■ Consegna
Scriva il seguito del saggio sulla poesia di Giovanni Orelli, cominciando subito dopo l'ultima frase riportata.

■ Testo fornito
---

Pietro De Marchi, La poesia di Giovanni Orelli 

da | Dic 15, 2020

Questo saggio di Pietro De Marchi, dal titolo completo Il lieto guazzabuglio della vita. La poesia di Giovanni Orelli, è uno dei capitoli del volume Con il foglio sulle ginocchia (Edizioni Casagrande, 2020) dove Pietro De Marchi narra alcuni passaggi della sua esperienza della letteratura attraverso le generazioni con racconti e saggi brevi che, come scrive Paolo Di Stefano nella quarta di copertina, “chiamano la letteratura alla propria responsabilità verso la vita”.

 

In un saggio dedicato alla poesia di Thomas Hardy compreso in Dolore e ragione, Josif Brodskij scrive che «la presenza del romanziere Hardy pregiudica la visuale fin dalla soglia», così che nessun critico «sa resistere alla tentazione di agganciare il prosatore al poeta». A Giovanni Orelli non sarebbe dispiaciuto che un ricordo della sua opera di poeta incominciasse con una citazione, lui che praticava con gioia di lettore voracissimo un inimitabile “parlar citando”.

È vero che non c’è quasi articolo o saggio sulla poesia di Giovanni Orelli che non inizi con un riferimento alla sua opera di narratore. Ma non c’è da stupirsene: a lungo, a partire dal 1965, anno di pubblicazione del suo primo e celebrato romanzo, L’anno della valanga (Mondadori), la notorietà di Giovanni Orelli ha riposato sulla sua produzione narrativa, che nei decenni successivi al libro d’esordio annovera altri tre importanti romanzi: La festa del Ringraziamento (Mondadori, 1972), Il giuoco del Monopoly (ivi, 1980) e Il sogno di Walacek (Einaudi, 1991), per molti il suo capolavoro. Ma è altrettanto vero che fin dalla metà degli anni Ottanta Giovanni Orelli ha pubblicato numerosi e notevoli libri di versi: pur senza abbandonare la prosa (ancora del 2014 sono i suoi racconti riuniti per Aragno nei Mirtilli del  Moléson), è alla poesia che egli si è dedicato con maggiore continuità nell’ultima parte della sua carriera letteraria. Ecco allora susseguirsi a distanza ravvicinata i testi in dialetto leventinese compresi in Sant’Antoni dai padü (Scheiwiller, 1985), le poesie italiane di Concertino per rane (Casagrande, 1990), i centoventuno sonetti raccolti nelle due sillogi gemelle Né timo né maggiorana (Marcos y Marcos, 1995) e L’albero di Lutero (ivi, 1998), e ancora le Quartine per Francesco (Interlinea, 2004) e Un eterno imperfetto (Garzanti, 2006), per arrivare ai recenti o recentissimi Frantumi (Alla chiara fonte, 2014), Un labirinto (ADV – Alla chiara fonte 2015), Accanto a te sul pavimento (Interlinea, 2015).[1]

Se un’aria di famiglia apparenta il narratore e il poeta Giovanni Orelli, essa va riconosciuta soprattutto nella sua capacità di coniugare l’impegno civile e la sperimentazione letteraria, il bagaglio secolare della tradizione e la modernità delle forme. Nella narrativa, Giovanni Orelli ha coltivato un “allegro espressionismo” (la definizione è sua), mescolando temi e registri diversi, l’alto e il basso, il tragico e il grottesco, il locale e l’universale, la narrazione pura e la digressione saggistica; allo stesso modo, in poesia, egli non ha disdegnato la metrica libera, ma altrettanto volentieri ha fatto ricorso alle forme chiuse e canoniche, come il sonetto e la quartina, il rondò e la ballata, sempre rivisitate in maniera originale, alternando lirismo e parodia, satira politica e divertissement linguistico.

---

■ Dati estratti
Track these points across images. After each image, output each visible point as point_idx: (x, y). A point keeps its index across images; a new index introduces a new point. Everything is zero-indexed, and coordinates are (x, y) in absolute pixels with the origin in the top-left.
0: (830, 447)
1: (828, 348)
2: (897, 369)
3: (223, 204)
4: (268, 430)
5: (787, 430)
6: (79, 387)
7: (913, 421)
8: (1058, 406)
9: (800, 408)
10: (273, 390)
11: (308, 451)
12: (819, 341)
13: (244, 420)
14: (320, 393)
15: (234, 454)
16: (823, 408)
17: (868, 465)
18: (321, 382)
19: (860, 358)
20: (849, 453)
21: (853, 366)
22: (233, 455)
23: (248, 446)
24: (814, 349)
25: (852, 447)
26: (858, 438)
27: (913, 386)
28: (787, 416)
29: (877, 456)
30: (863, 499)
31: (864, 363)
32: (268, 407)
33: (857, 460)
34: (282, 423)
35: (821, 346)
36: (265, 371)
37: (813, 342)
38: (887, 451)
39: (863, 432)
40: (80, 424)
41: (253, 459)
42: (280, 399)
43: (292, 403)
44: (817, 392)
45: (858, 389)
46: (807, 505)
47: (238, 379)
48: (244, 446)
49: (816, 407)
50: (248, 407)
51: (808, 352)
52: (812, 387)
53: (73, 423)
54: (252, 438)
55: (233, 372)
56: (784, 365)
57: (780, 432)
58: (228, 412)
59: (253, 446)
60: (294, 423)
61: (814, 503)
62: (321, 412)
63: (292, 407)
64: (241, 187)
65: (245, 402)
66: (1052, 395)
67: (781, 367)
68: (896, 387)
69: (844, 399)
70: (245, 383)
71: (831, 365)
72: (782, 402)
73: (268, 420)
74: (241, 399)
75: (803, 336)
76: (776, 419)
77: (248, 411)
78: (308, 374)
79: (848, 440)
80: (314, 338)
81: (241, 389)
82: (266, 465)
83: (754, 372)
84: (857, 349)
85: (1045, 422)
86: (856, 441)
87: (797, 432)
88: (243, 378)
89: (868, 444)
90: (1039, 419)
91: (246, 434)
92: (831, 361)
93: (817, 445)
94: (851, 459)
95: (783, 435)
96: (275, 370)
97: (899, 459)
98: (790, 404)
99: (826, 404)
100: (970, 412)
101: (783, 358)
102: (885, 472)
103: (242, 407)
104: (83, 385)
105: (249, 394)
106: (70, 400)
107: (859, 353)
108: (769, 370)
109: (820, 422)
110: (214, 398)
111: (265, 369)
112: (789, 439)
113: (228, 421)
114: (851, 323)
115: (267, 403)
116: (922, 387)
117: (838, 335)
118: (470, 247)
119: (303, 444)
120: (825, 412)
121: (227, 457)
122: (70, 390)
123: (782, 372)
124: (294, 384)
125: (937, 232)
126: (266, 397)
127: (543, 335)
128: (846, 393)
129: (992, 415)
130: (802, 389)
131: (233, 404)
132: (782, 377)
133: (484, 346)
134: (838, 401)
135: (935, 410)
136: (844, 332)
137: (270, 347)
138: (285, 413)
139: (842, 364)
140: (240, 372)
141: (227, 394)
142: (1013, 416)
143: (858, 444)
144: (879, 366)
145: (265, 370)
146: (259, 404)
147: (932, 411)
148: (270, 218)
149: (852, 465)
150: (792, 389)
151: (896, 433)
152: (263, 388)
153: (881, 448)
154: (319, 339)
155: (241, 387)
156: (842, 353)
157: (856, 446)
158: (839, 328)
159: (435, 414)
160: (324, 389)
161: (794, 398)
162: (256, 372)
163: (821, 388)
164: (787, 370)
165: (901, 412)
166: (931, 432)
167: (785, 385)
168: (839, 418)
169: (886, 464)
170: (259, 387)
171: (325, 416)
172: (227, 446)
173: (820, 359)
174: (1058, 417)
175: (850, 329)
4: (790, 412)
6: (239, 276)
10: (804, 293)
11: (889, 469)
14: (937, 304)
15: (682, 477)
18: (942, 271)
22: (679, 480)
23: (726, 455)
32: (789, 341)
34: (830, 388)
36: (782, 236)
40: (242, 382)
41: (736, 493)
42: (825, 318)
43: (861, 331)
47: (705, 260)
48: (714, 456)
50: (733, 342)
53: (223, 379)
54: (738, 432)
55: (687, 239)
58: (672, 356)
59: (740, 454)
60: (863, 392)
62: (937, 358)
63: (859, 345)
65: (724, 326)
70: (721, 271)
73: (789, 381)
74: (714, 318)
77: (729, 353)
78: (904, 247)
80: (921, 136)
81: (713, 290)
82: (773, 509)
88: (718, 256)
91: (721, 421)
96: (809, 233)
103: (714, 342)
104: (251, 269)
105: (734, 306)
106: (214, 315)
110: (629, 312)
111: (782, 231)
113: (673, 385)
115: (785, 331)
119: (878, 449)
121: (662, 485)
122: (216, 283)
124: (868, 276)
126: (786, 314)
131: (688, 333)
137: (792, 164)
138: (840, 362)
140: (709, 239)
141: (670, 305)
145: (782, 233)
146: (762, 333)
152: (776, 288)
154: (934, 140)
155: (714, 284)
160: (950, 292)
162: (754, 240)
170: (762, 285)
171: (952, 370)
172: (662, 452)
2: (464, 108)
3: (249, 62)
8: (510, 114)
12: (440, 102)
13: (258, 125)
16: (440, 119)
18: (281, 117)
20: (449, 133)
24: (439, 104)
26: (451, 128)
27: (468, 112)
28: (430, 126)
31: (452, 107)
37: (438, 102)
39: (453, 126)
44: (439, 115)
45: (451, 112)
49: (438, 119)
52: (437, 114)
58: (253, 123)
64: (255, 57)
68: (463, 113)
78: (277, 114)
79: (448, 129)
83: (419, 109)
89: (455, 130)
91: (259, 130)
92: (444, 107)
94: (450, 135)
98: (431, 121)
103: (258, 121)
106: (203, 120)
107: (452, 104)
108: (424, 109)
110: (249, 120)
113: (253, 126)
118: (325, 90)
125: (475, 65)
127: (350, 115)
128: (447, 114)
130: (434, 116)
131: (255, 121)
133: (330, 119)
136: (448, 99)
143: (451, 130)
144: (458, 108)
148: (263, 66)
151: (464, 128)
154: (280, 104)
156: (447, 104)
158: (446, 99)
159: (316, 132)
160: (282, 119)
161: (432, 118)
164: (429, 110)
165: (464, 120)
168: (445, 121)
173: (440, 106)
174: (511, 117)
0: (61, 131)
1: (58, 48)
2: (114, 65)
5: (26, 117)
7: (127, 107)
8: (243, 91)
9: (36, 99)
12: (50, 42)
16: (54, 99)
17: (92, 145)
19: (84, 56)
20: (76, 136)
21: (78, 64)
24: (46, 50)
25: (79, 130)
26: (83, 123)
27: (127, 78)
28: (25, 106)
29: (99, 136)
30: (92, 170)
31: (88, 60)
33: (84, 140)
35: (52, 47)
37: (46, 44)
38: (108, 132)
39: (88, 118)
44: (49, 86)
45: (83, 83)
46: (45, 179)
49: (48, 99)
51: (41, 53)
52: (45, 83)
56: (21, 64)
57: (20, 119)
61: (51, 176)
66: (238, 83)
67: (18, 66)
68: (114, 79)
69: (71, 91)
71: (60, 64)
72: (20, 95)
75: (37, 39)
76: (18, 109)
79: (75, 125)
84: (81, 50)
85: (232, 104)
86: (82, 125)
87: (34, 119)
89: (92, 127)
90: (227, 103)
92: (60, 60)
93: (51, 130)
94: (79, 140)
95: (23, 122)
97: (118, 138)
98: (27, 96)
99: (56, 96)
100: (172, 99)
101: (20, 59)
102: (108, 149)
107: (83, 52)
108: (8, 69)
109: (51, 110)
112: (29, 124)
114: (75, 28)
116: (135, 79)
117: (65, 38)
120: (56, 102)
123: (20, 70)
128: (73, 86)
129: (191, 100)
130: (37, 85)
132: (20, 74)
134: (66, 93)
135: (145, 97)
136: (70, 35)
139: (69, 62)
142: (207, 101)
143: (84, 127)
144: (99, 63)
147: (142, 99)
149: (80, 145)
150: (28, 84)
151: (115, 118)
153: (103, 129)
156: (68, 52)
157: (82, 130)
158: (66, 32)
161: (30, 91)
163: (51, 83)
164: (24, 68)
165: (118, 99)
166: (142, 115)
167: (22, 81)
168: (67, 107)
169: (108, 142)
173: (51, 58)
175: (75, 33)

---

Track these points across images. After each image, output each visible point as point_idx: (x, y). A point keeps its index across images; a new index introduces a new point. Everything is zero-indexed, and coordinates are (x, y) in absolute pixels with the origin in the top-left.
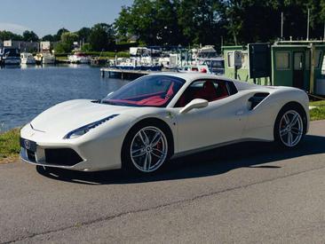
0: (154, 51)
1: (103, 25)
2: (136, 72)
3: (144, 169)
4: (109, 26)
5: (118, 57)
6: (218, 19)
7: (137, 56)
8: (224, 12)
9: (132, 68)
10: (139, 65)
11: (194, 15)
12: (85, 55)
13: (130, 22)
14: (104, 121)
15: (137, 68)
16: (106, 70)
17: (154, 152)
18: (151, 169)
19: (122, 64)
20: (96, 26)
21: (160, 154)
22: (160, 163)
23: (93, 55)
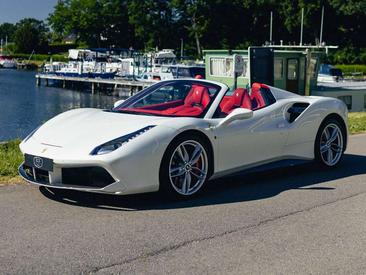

---

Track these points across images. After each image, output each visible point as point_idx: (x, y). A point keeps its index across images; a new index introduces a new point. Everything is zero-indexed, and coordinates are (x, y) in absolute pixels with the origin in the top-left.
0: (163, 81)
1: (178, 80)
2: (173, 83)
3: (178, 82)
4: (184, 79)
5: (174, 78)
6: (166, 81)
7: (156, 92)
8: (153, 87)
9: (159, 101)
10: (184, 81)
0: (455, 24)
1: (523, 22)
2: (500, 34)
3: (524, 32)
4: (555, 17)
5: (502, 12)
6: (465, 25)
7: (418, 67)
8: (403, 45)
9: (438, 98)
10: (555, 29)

---

■ Risposta
«Misura per amare è amare, sempre, senza misura»: il sentenzioso e chiastico verso finale del sonetto n. 34 di Né timo né maggiorana potrebbe essere indicato come la cifra di quel libro e forse anche, per estensione, di tutta l’operazione letteraria di Giovanni Orelli. Così, se il combustibile del fare poetico di Orelli è un eros che non sopporta la costrizione di limiti prestabiliti, non sorprende che nei suoi sonetti i versi travalichino spesso la misura dell’endecasillabo. E quanto si dice della metrica varrà anche per altri aspetti della sua poesia. Non si andrà lontani dal vero, ad esempio, ritenendo che l’esuberanza verbale, il plurilinguismo e il citazionismo orelliano stiano in stretto rapporto con una curiosità pronta a nutrirsi di ogni esperienza umana e culturale: lettura istruttiva o accattivante, visione o sogno di bella donna, accorato sdegno per il male di vivere o le malefatte dei potenti. Scrivere un sonetto significava, per Giovanni Orelli, erigere un piccolo grande monumento a testimonianza di un “io” che vive ben più che al montaliano “cinque per cento”, e osserva, ascolta, è presente nel mondo con la sua vigile coscienza.

Più sopra si è prelevato, con le pinzette dell’antologista, un verso memorabile. Se si volesse ora scegliere invece un testo da raccomandare come esemplare, si potrebbe citare, ancora da Né timo né maggiorana, il sonetto n. 57, che incomincia con «Per un mio identikit: sono Bubka che soffia, sbuffa». È un sonetto d’autoritratto, costruito come un ludico, arlecchinesco patchwork, nel quale le pezze del variopinto tessuto sono prese a prestito dal campo dello sport (il suddetto campionissimo di salto con l’asta), ma anche da quello della natura, della letteratura, della filosofia, della musica. Il sonetto-autoritratto, con la varietà dei suoi temi, l’eterogeneità delle sue fonti, e però con il sigillo e la firma autenticata dell’autore, è una mise en abyme nella quale quel libro, quasi giunto alla sua conclusione (sessanta sono i sonetti della prima raccolta), si riflette tutto intero. Il titolo del volume, Né timo né maggiorana, rinvia infatti a un passo famoso di Montaigne, in cui si parla delle api che suggono i fiori di qua e di là, ma poi ne traggono un miele che è tutto loro.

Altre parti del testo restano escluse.